Internet Locator Service (ILS) ILS is used in Microsoft NetMeeting.
Media Gateway Control Protocol (MGCP) MGCP controls media gateways from controllers and call agent.
Network Basic Input/Output System (NetBIOS) NetBIOS is used for Windows print sharing.
Point-to-Point Tunneling Protocol (PPTP) PPTP was the first VPN protocol supported by Microsoft dial-up networking.
Remote Shell (RSH) RSH is the UNIX utility to remotely execute commands.
Real Time Streaming Protocol (RTSP) RTSP is the IETF protocol for streaming media such as video on a network.

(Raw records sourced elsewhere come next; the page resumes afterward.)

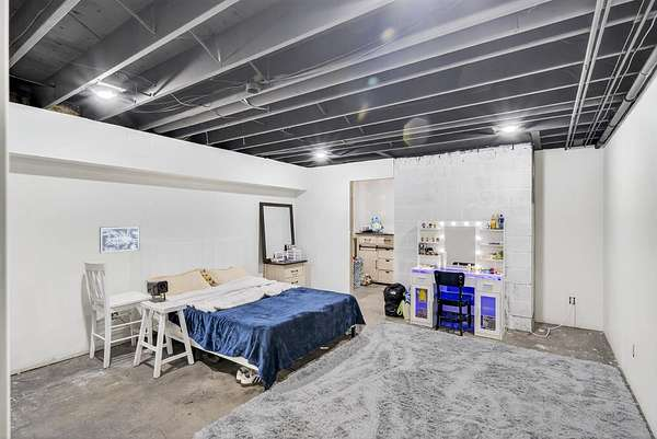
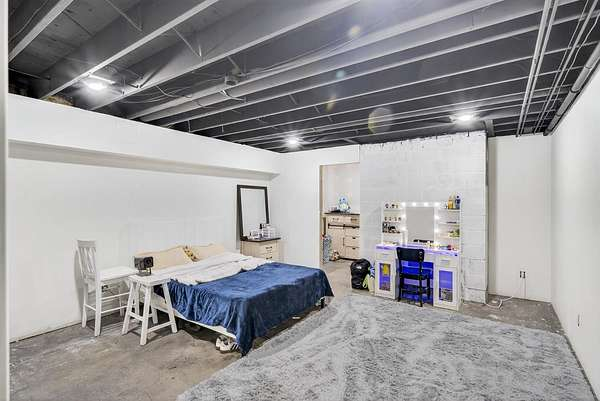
- wall art [99,226,141,254]
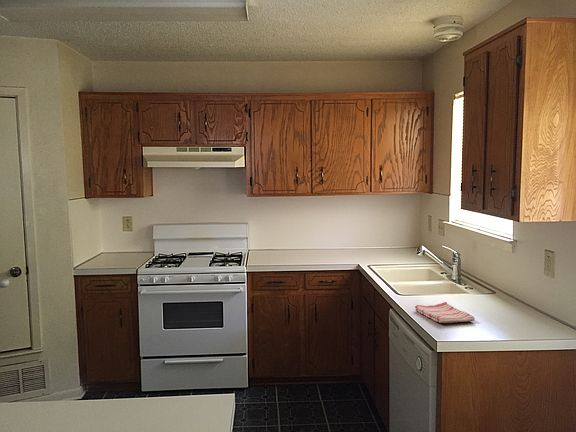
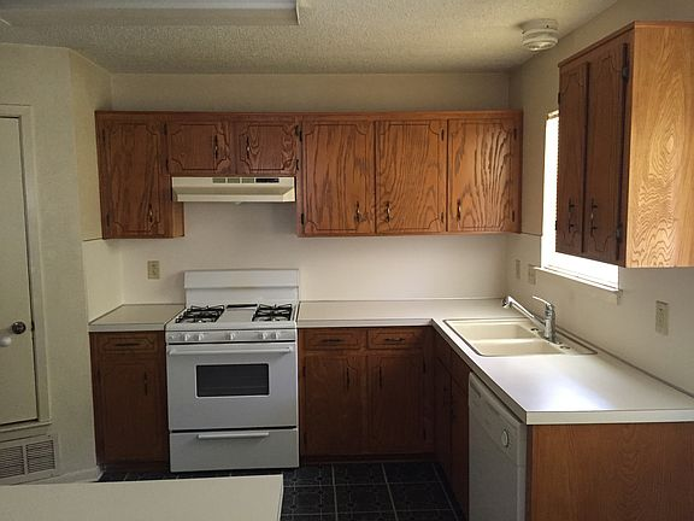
- dish towel [414,301,476,324]
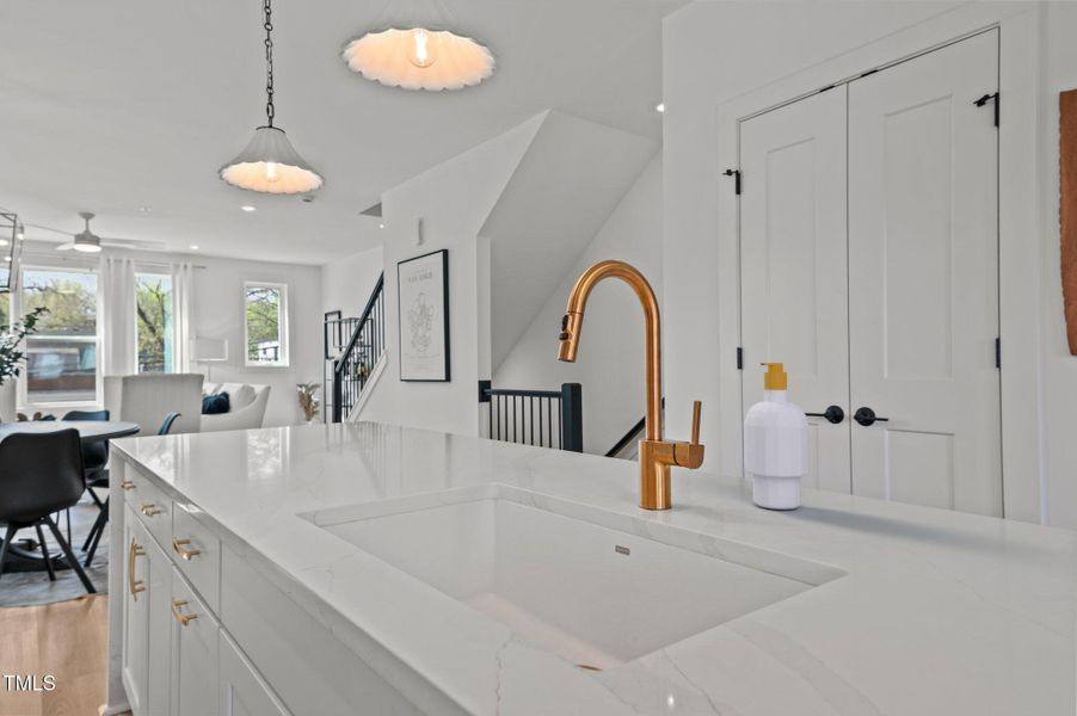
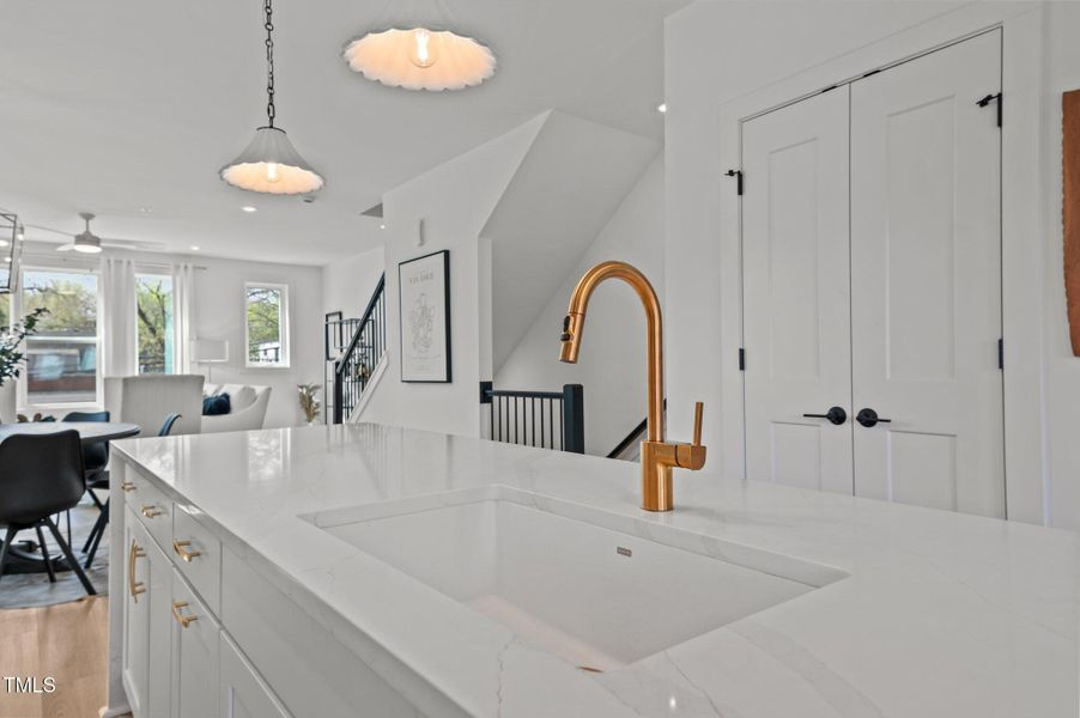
- soap bottle [743,362,811,511]
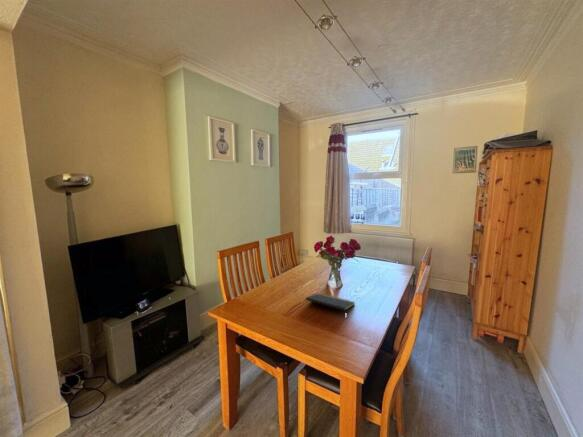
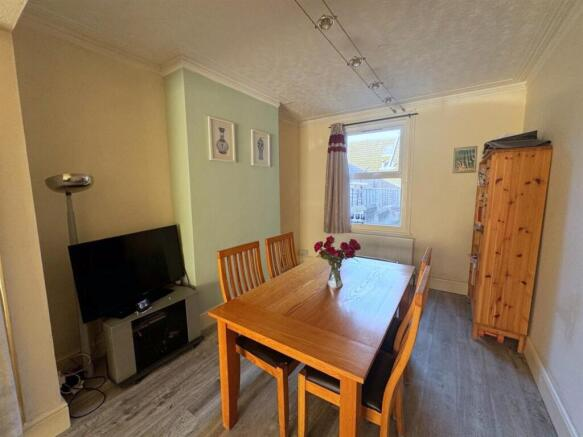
- notepad [305,292,356,312]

Session Initialization Protocol (SIP) SIP is the IETF protocol for voice over IP (VoIP).
Skinny Call Control Protocol (SCCP) SCCP is the voice communication protocol between Cisco CallManager and VoIP phones.
Simple Network Management Protocol (SNMP) SNMP is used for network monitoring and management by reading and writing to Message Information Blocks (MIBs).
SQLNET This is the SQL*NET protocol for Oracle database.
Sun Remote Procedure Call (SunRPC) This is the Sun client/server protocol for distributed computing. Network File System (NFS) also uses this protocol.
Trivial File Transfer Protocol (TFTP) TFTP is the protocol to transfer a file accross a network or boot a network device.
X Display Manager Control Protocol (XDMCP) This is the protocol for communication between a display manager and X server.